In Donald Trump’s America, millions have hit the streets since 2016 to log their disapproval of their government’s policies on a variety of issues, from gun violence (March for Our Lives) to immigration (Families Belong Together). There’s nothing like angry, marching people to keep a government on its toes.

As we cheer the way the citizenry is asserting itself, it’s worth switching to selfie mode. Protest remains a national activity in the country that pioneered satyagraha.

Nobody better illustrates this than the Narmada Bachao Andolan, a group that has protested single-mindedly for the last 34 years (or the approximate time it takes three generations to live through something) against the Sardar Sarovar Dam project. Residents from 178 villages submerged by the river began another indefinite protest in Bhopal, Madhya Pradesh, on 16 November.
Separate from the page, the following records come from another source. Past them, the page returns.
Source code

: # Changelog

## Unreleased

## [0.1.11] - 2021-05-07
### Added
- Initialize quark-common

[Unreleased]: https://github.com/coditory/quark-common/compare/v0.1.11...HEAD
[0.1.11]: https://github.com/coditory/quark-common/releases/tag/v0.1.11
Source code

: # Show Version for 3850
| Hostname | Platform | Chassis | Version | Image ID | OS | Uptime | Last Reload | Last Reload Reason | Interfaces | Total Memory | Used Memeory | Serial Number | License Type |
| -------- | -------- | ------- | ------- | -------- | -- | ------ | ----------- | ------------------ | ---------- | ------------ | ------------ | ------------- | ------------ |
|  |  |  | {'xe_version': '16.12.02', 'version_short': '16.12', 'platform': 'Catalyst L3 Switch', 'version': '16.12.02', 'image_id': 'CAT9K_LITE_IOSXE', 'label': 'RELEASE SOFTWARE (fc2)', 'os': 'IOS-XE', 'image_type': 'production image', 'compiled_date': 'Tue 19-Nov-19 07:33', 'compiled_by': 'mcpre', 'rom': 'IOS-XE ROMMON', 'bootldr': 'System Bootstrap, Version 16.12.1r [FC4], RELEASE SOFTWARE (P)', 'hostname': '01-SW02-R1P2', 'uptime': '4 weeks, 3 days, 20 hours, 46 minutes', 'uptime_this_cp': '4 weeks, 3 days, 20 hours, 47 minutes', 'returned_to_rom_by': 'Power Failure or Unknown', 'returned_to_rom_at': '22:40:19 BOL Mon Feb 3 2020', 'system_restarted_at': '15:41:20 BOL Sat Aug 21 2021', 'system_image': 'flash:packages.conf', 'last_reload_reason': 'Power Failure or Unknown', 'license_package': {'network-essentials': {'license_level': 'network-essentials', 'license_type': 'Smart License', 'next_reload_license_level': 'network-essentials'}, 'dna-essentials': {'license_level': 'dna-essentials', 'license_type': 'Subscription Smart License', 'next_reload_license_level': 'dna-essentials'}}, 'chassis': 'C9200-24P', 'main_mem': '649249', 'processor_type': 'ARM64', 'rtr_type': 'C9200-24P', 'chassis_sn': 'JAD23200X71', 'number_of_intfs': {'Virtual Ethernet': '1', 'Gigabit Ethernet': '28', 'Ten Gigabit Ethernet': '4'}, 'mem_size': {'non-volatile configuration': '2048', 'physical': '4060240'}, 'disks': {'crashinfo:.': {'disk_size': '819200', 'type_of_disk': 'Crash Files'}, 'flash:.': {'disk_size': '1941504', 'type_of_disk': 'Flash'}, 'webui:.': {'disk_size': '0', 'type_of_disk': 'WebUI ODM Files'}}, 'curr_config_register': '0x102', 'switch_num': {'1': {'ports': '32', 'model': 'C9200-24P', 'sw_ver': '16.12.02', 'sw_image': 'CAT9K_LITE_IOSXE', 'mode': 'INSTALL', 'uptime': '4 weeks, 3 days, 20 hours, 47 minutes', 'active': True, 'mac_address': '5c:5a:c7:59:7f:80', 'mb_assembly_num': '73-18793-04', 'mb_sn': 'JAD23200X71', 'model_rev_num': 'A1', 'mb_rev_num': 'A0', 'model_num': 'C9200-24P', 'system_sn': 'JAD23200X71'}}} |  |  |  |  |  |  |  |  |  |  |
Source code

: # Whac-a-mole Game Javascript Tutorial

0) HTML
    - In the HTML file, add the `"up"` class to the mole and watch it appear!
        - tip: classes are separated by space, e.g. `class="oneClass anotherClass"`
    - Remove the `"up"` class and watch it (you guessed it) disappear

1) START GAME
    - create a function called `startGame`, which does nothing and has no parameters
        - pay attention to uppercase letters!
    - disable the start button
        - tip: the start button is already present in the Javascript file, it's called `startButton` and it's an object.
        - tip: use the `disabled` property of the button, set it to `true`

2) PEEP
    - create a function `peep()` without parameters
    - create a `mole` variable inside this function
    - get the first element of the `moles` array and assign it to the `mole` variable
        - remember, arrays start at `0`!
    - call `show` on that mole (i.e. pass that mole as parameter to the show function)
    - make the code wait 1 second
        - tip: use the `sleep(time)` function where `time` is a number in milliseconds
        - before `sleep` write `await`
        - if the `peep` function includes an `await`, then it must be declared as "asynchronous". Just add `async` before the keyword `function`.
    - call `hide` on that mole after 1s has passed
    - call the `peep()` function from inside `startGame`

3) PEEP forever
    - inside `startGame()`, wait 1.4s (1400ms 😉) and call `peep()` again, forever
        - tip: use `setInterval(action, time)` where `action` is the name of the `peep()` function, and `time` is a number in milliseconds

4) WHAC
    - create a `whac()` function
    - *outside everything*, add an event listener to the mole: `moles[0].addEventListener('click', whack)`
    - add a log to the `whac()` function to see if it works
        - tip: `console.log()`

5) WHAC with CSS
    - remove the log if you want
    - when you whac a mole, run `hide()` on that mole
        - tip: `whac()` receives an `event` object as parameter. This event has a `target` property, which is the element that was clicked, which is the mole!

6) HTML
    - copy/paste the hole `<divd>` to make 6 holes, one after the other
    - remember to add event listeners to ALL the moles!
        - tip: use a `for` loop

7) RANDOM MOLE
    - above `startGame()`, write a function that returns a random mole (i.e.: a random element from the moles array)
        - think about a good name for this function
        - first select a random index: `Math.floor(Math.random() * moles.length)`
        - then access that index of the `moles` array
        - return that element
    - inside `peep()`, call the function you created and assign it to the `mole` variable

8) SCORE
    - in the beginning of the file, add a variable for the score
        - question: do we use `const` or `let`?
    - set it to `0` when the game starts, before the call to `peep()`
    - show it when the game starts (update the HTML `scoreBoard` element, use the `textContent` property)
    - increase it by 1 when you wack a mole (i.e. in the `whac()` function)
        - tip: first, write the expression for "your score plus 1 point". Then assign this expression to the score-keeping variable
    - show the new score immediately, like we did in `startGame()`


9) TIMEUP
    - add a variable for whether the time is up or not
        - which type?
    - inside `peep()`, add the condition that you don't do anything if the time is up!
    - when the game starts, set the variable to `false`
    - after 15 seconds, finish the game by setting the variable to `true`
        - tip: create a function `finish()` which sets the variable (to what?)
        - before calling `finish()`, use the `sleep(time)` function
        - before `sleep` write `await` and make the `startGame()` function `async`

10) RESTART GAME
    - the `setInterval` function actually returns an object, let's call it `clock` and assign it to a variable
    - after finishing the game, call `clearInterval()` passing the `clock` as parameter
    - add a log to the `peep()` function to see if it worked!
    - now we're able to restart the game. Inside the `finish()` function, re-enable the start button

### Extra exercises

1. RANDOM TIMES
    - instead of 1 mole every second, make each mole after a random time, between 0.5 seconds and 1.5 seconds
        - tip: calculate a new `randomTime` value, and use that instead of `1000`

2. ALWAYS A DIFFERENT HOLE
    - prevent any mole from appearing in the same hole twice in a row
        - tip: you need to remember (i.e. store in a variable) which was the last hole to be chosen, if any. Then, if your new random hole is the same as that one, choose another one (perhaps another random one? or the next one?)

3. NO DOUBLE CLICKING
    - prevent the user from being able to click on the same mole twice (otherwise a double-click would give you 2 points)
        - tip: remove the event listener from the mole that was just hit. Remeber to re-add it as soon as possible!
Kashmiris have already commenced their masterclass in the art of protesting after the government in August effectively revoked Article 370 of the Constitution, which gave the erstwhile state its special status—and this time they have the world’s attention.

Protests by farmers, students, women and Dalits and civil society speaking up against lynchings have taken centre stage in recent years but, at any given point, many groups raise their voices across the country. If you haven’t been to a protest yet, make 2020 the year you feel passionate enough to step out of your gated community and hit the streets. Protests are the easiest way for privileged Indians to show we care about something other than our child’s genius or the length of our daily commute. And if you have been to a poorly attended protest and you are convinced that Indians don’t care enough to speak their minds, look again.

Just in the first half of November, protesting groups have included Honda’s workers at the company’s Manesar plant; midday meal workers in Assam; residents of some Bengaluru neighbourhoods (against bad roads); JNU students in Delhi; street vendors in Delhi; primary schoolteachers in Kolkata; villagers in Odisha (against a steel plant); DMK workers in Chennai (against the suicide of student Fathima Latheef); coal workers in Chhattisgarh; anti-liquor groups in Odisha; and Dalit organizations in Thiruvallur—and this is not an exhaustive list.

In recent weeks, Krishnan says, the AIKS has held wide protests against the proposed changes in the Indian Forest Act, 1927 and against multilateral trade agreement RCEP, or the Regional Comprehensive Economic Partnership. Dairy farmers brought their cattle along to the latter protests, Krishnan adds.

It’s not the first time farmers have carried props to make their point. In Aurangabad in May, thousands carried empty pots on their heads, demanding water. They threatened to commit jal samadhi (drown) at a dam if water was not released. In Rajasthan’s Sikar in February, they demonstrated outside the collectorate with bags of onions. Tamil Nadu’s farmers created a furore when they marched in Delhi in 2018 carrying skulls which they said were the remains of farmers who had committed suicide.

Krishnan says that after the Kisan Long March and the Dilli Chalo March, both in 2018, farmer protests have seen wider support from all kinds of groups. “The anger post notebandi and GST, when every section of people was affected, has led to greater solidarity with peasants."

The economy was badly hit by the government’s move to demonetize currency notes in 2016 and the shoddy implementation of a nationwide goods and services tax in 2017, data have shown.

Protesters are also coalescing because the government is mostly unresponsive to smaller efforts, says Krishnan. So the JNU students’ union has announced a “massive public march" to “save public education" this weekend. Students from all over the country and anyone else who feels strongly about this issue are invited. As Krishnan says, “More and more people understand the importance of solidarity."